_Data to process_.
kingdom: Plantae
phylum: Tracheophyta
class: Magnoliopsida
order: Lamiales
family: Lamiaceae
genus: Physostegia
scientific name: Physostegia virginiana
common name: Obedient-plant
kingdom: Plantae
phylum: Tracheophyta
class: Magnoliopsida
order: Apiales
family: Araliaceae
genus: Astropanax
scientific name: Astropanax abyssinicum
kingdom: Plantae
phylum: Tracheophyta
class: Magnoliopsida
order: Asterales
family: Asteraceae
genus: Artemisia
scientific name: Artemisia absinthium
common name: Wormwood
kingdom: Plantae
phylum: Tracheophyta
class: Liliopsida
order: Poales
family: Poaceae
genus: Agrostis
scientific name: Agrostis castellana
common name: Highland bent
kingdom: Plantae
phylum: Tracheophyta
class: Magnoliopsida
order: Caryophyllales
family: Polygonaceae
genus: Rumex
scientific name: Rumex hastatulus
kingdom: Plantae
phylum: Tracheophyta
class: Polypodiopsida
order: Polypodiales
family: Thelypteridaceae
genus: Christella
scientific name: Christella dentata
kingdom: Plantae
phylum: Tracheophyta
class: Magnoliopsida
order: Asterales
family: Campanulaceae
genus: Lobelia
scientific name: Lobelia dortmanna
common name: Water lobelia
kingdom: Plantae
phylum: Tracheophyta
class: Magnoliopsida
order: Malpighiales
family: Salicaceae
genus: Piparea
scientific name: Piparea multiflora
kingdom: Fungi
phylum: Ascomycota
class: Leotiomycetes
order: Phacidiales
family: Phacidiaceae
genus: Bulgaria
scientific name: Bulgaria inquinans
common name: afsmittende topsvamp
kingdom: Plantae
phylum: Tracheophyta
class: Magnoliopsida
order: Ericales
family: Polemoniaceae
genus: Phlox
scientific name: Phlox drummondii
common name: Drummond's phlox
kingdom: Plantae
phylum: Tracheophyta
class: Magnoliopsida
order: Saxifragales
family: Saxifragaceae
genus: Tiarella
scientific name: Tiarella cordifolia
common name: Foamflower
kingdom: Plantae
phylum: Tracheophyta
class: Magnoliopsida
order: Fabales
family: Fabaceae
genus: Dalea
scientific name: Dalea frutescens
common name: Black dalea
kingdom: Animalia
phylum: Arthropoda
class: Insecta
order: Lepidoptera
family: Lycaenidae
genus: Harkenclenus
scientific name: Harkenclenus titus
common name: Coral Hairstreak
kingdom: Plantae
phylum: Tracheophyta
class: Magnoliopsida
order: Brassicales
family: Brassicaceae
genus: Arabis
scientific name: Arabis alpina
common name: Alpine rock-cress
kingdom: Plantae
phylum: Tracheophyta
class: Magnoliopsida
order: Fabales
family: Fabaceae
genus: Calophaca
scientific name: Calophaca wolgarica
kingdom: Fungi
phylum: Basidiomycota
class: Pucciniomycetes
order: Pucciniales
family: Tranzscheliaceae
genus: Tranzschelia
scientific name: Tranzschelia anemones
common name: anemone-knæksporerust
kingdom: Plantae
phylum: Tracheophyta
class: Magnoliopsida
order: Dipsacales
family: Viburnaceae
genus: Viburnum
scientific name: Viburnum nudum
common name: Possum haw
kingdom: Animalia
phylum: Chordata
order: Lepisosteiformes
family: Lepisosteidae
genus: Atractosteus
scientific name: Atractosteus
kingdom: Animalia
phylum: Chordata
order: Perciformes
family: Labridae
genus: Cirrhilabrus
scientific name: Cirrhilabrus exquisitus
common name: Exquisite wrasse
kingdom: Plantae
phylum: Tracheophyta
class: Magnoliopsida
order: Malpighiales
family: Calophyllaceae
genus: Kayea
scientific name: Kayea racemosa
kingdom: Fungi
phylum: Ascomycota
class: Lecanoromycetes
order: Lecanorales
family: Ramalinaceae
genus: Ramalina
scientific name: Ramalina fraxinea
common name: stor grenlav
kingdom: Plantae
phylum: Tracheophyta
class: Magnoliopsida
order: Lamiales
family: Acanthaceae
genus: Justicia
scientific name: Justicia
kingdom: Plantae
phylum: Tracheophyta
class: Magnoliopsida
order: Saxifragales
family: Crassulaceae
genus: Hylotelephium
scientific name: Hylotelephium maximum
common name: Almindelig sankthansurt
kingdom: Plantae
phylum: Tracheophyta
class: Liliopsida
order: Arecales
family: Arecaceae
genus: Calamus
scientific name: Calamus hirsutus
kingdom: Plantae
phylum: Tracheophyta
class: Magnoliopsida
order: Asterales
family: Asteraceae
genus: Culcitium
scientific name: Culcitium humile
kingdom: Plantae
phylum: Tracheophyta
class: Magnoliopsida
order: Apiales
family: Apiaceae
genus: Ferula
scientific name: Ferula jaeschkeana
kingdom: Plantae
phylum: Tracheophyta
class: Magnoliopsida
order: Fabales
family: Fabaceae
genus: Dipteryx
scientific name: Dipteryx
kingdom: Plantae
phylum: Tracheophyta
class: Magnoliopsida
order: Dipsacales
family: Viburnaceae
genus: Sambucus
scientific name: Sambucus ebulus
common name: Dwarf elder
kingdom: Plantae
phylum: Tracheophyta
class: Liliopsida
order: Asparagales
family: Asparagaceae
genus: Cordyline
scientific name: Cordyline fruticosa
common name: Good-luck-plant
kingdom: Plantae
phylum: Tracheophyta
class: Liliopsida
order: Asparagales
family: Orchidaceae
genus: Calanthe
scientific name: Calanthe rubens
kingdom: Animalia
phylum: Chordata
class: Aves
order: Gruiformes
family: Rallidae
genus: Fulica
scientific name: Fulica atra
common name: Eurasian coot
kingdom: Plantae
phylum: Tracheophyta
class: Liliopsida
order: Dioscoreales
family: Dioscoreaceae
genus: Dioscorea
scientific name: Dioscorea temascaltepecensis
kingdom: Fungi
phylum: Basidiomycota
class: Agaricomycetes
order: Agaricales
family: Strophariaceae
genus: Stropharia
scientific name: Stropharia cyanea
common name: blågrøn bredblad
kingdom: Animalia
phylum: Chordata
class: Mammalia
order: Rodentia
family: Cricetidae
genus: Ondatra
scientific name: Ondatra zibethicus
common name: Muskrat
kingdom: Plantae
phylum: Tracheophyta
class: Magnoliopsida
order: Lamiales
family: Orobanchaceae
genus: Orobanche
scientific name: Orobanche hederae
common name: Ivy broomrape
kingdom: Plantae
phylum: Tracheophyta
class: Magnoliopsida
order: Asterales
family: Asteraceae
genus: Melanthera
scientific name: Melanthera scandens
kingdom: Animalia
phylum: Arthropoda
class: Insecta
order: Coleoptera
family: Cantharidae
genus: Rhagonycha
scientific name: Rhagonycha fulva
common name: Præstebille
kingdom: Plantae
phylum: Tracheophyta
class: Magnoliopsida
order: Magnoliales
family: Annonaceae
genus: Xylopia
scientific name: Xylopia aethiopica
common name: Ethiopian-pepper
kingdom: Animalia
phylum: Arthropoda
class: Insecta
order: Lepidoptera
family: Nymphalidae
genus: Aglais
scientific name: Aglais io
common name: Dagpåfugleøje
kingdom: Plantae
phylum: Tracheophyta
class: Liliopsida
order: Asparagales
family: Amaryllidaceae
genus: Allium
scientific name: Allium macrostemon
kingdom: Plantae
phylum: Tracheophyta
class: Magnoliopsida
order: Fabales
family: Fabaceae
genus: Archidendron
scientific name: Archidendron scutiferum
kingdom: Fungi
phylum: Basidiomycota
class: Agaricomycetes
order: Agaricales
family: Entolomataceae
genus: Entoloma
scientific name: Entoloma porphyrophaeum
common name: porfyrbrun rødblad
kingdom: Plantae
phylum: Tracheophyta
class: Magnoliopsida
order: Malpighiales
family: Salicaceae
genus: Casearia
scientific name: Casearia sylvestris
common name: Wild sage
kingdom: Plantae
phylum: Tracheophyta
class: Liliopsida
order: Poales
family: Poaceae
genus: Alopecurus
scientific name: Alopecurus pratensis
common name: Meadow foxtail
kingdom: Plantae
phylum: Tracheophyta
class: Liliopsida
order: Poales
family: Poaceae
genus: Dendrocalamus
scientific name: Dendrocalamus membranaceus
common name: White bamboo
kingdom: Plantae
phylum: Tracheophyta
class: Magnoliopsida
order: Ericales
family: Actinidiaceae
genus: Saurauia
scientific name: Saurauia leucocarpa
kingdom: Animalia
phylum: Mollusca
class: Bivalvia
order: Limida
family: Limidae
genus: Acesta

_Directions_.
In the entries above, take the lines from the line with "scientific name: Calanthe rubens" to the line with "order: Rodentia", both included, and format them as a Markdown table with the columns Row and Entry line. Number each row, put the line beside its number, and leave out any blank lines.

_The response_.
| Row | Entry line |
|---|---|
| 1 | scientific name: Calanthe rubens |
| 2 | kingdom: Animalia |
| 3 | phylum: Chordata |
| 4 | class: Aves |
| 5 | order: Gruiformes |
| 6 | family: Rallidae |
| 7 | genus: Fulica |
| 8 | scientific name: Fulica atra |
| 9 | common name: Eurasian coot |
| 10 | kingdom: Plantae |
| 11 | phylum: Tracheophyta |
| 12 | class: Liliopsida |
| 13 | order: Dioscoreales |
| 14 | family: Dioscoreaceae |
| 15 | genus: Dioscorea |
| 16 | scientific name: Dioscorea temascaltepecensis |
| 17 | kingdom: Fungi |
| 18 | phylum: Basidiomycota |
| 19 | class: Agaricomycetes |
| 20 | order: Agaricales |
| 21 | family: Strophariaceae |
| 22 | genus: Stropharia |
| 23 | scientific name: Stropharia cyanea |
| 24 | common name: blågrøn bredblad |
| 25 | kingdom: Animalia |
| 26 | phylum: Chordata |
| 27 | class: Mammalia |
| 28 | order: Rodentia |